Anyhow, she argues that Australian literature has moved on from a focus on ‘bush and beach’ to something she calls ‘urban existentialism’. Much of this is “wonderful” albeit often “bleak”, but it is also Euro-centric. She characterises it as being concerned with “weaving together a character’s multi-faceted relationship with their country—how it’s threatening and how it’s beautiful, notions with complex colonial implications”. The problem is that this writing might be significant to a point, but it is also homogenising. It “undermines the demand and presence of a diverse literary scene”.

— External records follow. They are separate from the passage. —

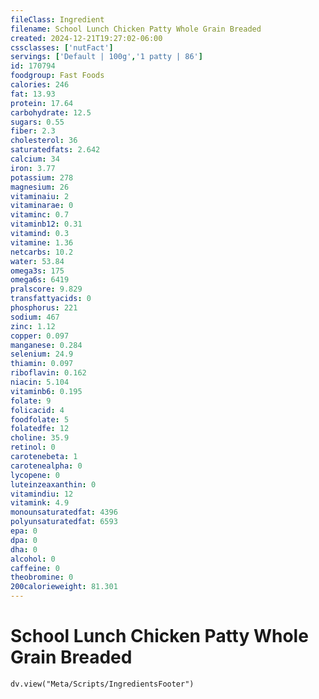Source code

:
 ```yaml
---
fileClass: Ingredient
filename: School Lunch Chicken Patty Whole Grain Breaded
created: 2024-12-21T19:27:02-06:00
cssclasses: ['nutFact']
servings: ['Default | 100g','1 patty | 86']
id: 170794
foodgroup: Fast Foods
calories: 246
fat: 13.93
protein: 17.64
carbohydrate: 12.5
sugars: 0.55
fiber: 2.3
cholesterol: 36
saturatedfats: 2.642
calcium: 34
iron: 3.77
potassium: 278
magnesium: 26
vitaminaiu: 2
vitaminarae: 0
vitaminc: 0.7
vitaminb12: 0.31
vitamind: 0.3
vitamine: 1.36
netcarbs: 10.2
water: 53.84
omega3s: 175
omega6s: 6419
pralscore: 9.829
transfattyacids: 0
phosphorus: 221
sodium: 467
zinc: 1.12
copper: 0.097
manganese: 0.284
selenium: 24.9
thiamin: 0.097
riboflavin: 0.162
niacin: 5.104
vitaminb6: 0.195
folate: 9
folicacid: 4
foodfolate: 5
folatedfe: 12
choline: 35.9
retinol: 0
carotenebeta: 1
carotenealpha: 0
lycopene: 0
luteinzeaxanthin: 0
vitamindiu: 12
vitamink: 4.9
monounsaturatedfat: 4396
polyunsaturatedfat: 6593
epa: 0
dpa: 0
dha: 0
alcohol: 0
caffeine: 0
theobromine: 0
200calorieweight: 81.301
---
```


# School Lunch Chicken Patty Whole Grain Breaded

```dataviewjs
dv.view("Meta/Scripts/IngredientsFooter")
```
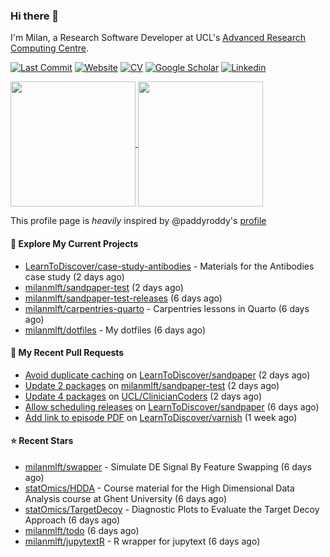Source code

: ### Hi there 👋

I'm Milan, a Research Software Developer at UCL's [Advanced Research Computing
Centre](https://www.ucl.ac.uk/advanced-research-computing/advanced-research-computing-centre).

[![Last Commit](https://img.shields.io/github/last-commit/milanmlft/milanmlft?label=updated)](https://github.com/milanmlft)
[![Website](https://img.shields.io/badge/GitHub%20Pages-222?logo=githubpages&logoColor=fff&style=for-the-badge&style=flat)](https://milanmlft.dev)
[![CV](https://img.shields.io/badge/CV-PDF-pink.svg)](https://milanmlft.netlify.app/uploads/resume.pdf)
[![Google Scholar](https://img.shields.io/badge/Google%20Scholar-4285F4?logo=googlescholar&logoColor=fff&style=for-the-badge&style=flat)](https://scholar.google.com/citations?user=LwW40HQAAAAJ&hl=en)
[![Linkedin](https://img.shields.io/badge/LinkedIn-0A66C2?logo=linkedin&logoColor=fff&style=for-the-badge&style=flat)](http://www.linkedin.com/in/milan-malfait)


<a href="https://github.com/milanmlft/milanmlft#gh-dark-mode-only">
  <img height=200 align="center" src="https://github-readme-stats-paddyroddy.vercel.app/api?username=milanmlft&disable_animations=true&hide_border=true&hide_title=true&include_all_commits=true&rank_icon=github&show=prs_merged,reviews&show_icons=true&theme=tokyonight" />
</a>


<a href="https://github.com/milanmlft/milanmlft#gh-light-mode-only">
  <img height=200 align="center" src="https://github-readme-stats-paddyroddy.vercel.app/api?username=milanmlft&disable_animations=true&hide_border=true&hide_title=true&include_all_commits=true&rank_icon=github&show=prs_merged,reviews&show_icons=true&theme=default" />
</a>

This profile page is _heavily_ inspired by @paddyroddy's [profile](https://github.com/paddyroddy/paddyroddy)

#### 👷 Explore My Current Projects

- [LearnToDiscover/case-study-antibodies](https://github.com/LearnToDiscover/case-study-antibodies) - Materials for the Antibodies case study
  (2 days ago)
- [milanmlft/sandpaper-test](https://github.com/milanmlft/sandpaper-test)
  (2 days ago)
- [milanmlft/sandpaper-test-releases](https://github.com/milanmlft/sandpaper-test-releases)
  (6 days ago)
- [milanmlft/carpentries-quarto](https://github.com/milanmlft/carpentries-quarto) - Carpentries lessons in Quarto
  (6 days ago)
- [milanmlft/dotfiles](https://github.com/milanmlft/dotfiles) - My dotfiles
  (6 days ago)

#### 🔨 My Recent Pull Requests

- [Avoid duplicate caching](https://github.com/LearnToDiscover/sandpaper/pull/87) on [LearnToDiscover/sandpaper](https://github.com/LearnToDiscover/sandpaper)
  (2 days ago)
- [Update 2 packages](https://github.com/milanmlft/sandpaper-test/pull/2) on [milanmlft/sandpaper-test](https://github.com/milanmlft/sandpaper-test)
  (2 days ago)
- [Update 4 packages](https://github.com/UCL/ClinicianCoders/pull/40) on [UCL/ClinicianCoders](https://github.com/UCL/ClinicianCoders)
  (2 days ago)
- [Allow scheduling releases](https://github.com/LearnToDiscover/sandpaper/pull/84) on [LearnToDiscover/sandpaper](https://github.com/LearnToDiscover/sandpaper)
  (6 days ago)
- [Add link to episode PDF](https://github.com/LearnToDiscover/varnish/pull/27) on [LearnToDiscover/varnish](https://github.com/LearnToDiscover/varnish)
  (1 week ago)

#### ⭐ Recent Stars

- [milanmlft/swapper](https://github.com/milanmlft/swapper) - Simulate DE Signal By Feature Swapping
  (6 days ago)
- [statOmics/HDDA](https://github.com/statOmics/HDDA) - Course material for the High Dimensional Data Analysis course at Ghent University
  (6 days ago)
- [statOmics/TargetDecoy](https://github.com/statOmics/TargetDecoy) - Diagnostic Plots to Evaluate the Target Decoy Approach
  (6 days ago)
- [milanmlft/todo](https://github.com/milanmlft/todo)
  (6 days ago)
- [milanmlft/jupytextR](https://github.com/milanmlft/jupytextR) - R wrapper for jupytext
  (6 days ago)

And now, before you jump in with but, but, but, she agrees that Australia has “fostered bold voices and innovation” from the likes of Patrick White through Helen Garner, Gerald Murnane, Murray Bail, and that fascinating import from South Africa, JM Coetzee, to newer writers like Alexis Wright, Robbie Arnott, Ellen van Neerven and Evelyn Araluen. I’ve reviewed all of these writers here at lest once (and admit that while I have enjoyed their writing, most have challenged my reviewer faculties! Which is no bad thing!)

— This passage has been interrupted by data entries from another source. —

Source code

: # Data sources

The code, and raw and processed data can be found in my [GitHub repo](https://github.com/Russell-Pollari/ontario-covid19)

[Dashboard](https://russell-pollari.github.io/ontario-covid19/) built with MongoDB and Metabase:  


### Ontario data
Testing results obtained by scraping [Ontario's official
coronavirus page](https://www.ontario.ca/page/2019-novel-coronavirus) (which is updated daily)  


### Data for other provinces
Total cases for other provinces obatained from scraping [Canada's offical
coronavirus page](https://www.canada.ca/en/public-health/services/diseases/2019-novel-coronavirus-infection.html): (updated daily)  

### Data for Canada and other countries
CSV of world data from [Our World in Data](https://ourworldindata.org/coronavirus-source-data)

Culley then discusses the publishing of weird writing – who is publishing it and why enough isn’t publised – but I want to explore a little about why read “weird” fiction.
Take weird narrators, for example. Some readers don’t like them, they don’t like, say, skeletons (in Carmel Bird’s Family skeleton) or foetuses (in Ian McEwan’s Nutshell) but in the hands of authors who know what they are doing, weird narrators can jolt us with fresh perspectives on an idea or issue. Chris Flynn’s Mammoth, as I wrote in my review, tells the story of humanity’s destructive, often brutal march through time, through the eyes of those we supplanted, the fossils of extinct creatures. Seeing the world through such eyes is mind-bending and eye-opening.

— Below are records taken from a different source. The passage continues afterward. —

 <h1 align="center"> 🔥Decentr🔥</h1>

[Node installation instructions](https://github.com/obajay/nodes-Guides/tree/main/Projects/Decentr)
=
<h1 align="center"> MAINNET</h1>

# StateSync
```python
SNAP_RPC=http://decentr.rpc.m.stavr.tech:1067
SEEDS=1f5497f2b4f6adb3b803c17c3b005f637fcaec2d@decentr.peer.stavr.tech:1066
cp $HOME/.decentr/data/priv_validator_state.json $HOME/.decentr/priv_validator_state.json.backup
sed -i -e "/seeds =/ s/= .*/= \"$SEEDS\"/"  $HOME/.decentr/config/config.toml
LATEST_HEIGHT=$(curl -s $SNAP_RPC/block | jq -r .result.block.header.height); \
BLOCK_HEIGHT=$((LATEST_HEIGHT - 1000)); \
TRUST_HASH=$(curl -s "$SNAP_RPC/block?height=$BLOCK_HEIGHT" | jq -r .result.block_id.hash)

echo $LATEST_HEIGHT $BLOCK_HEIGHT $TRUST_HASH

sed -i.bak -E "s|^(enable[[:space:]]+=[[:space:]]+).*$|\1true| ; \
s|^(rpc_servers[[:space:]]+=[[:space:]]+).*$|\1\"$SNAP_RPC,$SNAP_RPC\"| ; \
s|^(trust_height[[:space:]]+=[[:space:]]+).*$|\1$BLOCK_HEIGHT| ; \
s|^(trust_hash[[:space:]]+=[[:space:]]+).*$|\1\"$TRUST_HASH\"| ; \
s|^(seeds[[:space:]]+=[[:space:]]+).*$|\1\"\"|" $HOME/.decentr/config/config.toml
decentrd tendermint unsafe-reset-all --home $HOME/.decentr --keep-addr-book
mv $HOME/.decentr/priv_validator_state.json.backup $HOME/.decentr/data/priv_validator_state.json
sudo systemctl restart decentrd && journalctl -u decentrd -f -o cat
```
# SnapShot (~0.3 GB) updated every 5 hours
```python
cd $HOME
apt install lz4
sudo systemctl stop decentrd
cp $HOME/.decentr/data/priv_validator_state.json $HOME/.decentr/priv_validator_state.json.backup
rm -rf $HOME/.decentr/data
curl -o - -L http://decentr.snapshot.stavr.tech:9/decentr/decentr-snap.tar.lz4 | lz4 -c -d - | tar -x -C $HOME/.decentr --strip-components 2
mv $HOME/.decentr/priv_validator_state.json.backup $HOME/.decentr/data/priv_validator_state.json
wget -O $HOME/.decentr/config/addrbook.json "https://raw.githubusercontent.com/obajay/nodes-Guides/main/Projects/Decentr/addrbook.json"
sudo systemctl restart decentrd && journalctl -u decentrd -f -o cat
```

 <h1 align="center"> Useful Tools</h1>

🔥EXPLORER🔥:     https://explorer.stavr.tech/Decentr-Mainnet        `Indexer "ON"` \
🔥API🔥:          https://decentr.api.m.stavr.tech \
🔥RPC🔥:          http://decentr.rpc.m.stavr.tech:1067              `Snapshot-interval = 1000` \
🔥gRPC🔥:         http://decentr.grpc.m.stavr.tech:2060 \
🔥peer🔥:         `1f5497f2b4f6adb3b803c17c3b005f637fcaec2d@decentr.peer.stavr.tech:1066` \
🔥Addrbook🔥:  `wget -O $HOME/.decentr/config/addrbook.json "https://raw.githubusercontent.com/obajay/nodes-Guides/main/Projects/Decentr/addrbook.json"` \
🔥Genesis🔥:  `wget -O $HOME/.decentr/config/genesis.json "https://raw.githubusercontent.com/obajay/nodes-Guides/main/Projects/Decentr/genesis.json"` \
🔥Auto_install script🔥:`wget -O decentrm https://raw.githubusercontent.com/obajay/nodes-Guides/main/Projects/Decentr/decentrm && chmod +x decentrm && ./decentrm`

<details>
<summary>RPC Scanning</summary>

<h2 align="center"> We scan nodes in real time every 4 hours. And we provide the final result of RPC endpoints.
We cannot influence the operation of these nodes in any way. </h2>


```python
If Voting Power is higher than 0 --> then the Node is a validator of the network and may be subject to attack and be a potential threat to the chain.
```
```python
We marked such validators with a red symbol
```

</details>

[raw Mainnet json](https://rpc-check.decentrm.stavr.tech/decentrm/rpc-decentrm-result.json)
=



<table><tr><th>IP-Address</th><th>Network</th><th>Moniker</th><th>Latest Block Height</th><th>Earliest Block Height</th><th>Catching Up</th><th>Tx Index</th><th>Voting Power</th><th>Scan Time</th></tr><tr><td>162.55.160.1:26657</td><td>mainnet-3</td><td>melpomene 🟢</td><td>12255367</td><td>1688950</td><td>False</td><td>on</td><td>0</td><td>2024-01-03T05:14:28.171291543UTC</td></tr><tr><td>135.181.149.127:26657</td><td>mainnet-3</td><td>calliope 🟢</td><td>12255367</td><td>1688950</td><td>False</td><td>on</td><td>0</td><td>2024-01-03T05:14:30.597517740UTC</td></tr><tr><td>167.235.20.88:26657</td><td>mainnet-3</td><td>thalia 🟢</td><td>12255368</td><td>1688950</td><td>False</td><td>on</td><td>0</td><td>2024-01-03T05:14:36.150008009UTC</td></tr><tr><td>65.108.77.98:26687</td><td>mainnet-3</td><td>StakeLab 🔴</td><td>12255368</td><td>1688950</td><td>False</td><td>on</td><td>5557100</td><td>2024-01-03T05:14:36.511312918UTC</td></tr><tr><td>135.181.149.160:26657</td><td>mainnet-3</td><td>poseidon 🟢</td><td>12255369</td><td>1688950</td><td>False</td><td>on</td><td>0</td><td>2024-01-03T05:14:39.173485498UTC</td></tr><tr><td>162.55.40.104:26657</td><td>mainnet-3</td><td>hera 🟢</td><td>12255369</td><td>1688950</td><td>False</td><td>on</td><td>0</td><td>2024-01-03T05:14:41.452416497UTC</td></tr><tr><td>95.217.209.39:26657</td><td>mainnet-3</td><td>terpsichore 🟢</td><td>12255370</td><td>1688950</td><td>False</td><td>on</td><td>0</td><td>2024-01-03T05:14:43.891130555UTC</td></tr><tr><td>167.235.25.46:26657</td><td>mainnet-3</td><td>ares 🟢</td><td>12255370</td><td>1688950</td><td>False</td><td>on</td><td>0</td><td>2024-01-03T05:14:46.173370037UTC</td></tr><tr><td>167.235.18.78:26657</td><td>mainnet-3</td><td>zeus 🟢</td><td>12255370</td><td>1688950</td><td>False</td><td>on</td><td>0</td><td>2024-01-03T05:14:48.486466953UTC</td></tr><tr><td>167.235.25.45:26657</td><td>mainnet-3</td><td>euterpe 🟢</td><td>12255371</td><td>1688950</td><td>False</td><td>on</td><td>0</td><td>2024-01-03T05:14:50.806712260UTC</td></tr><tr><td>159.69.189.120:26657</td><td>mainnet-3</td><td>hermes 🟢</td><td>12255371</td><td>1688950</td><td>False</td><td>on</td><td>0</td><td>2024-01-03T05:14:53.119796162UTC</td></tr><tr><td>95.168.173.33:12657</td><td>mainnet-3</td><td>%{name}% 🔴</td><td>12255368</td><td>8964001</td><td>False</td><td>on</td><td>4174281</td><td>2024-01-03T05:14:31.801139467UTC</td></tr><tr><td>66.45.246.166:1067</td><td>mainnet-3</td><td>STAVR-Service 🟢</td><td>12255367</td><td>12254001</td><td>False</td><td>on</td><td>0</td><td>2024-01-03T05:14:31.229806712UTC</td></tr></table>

Julie Koh takes a different approach. Most of her stories in Portable curiosities (my review) start realistically but often turn surreal or absurd. Her targets, though, are grounded – in issues like consumerism, capitalism, commercialism, and the stereotyping of Asian people in Australia. Again, the weirdness can jolt us into seeing (or feeling) things that realism may not expose because it’s all so familiar.
With First Nations writing, the situation can be different again. What we western readers might think is weird is perfectly natural to First Nations people, because, for example, there is no line between the humans and country. It is all interconnected. There is no hierarchy, but mutual responsibility. Reading the writing of others may not change our own worldview, but I like to think it can help us understand different worldviews and see that they are just as valid as our own.
Returning to Culley now, towards the end of her article, she says that Flynn’s Here be Leviathans was described as “boundary pushing”. His response was that this kind of labelling indicates “that the Australian literary scene has been beholden to a streak of misery realism for so long that it’s forgotten to…have fun.” I am not averse to “misery realism” – it has its place – but it’s not my only diet. I also like fun. I like cheeky writers who know how to make points with a light – or even bizarre – touch. Watch out for my review of Here be Leviathans to see what I mean.
Meanwhile, do you read “weird” fiction? Why or why not?
* KYD is an online subscription journal, but some free access is provided.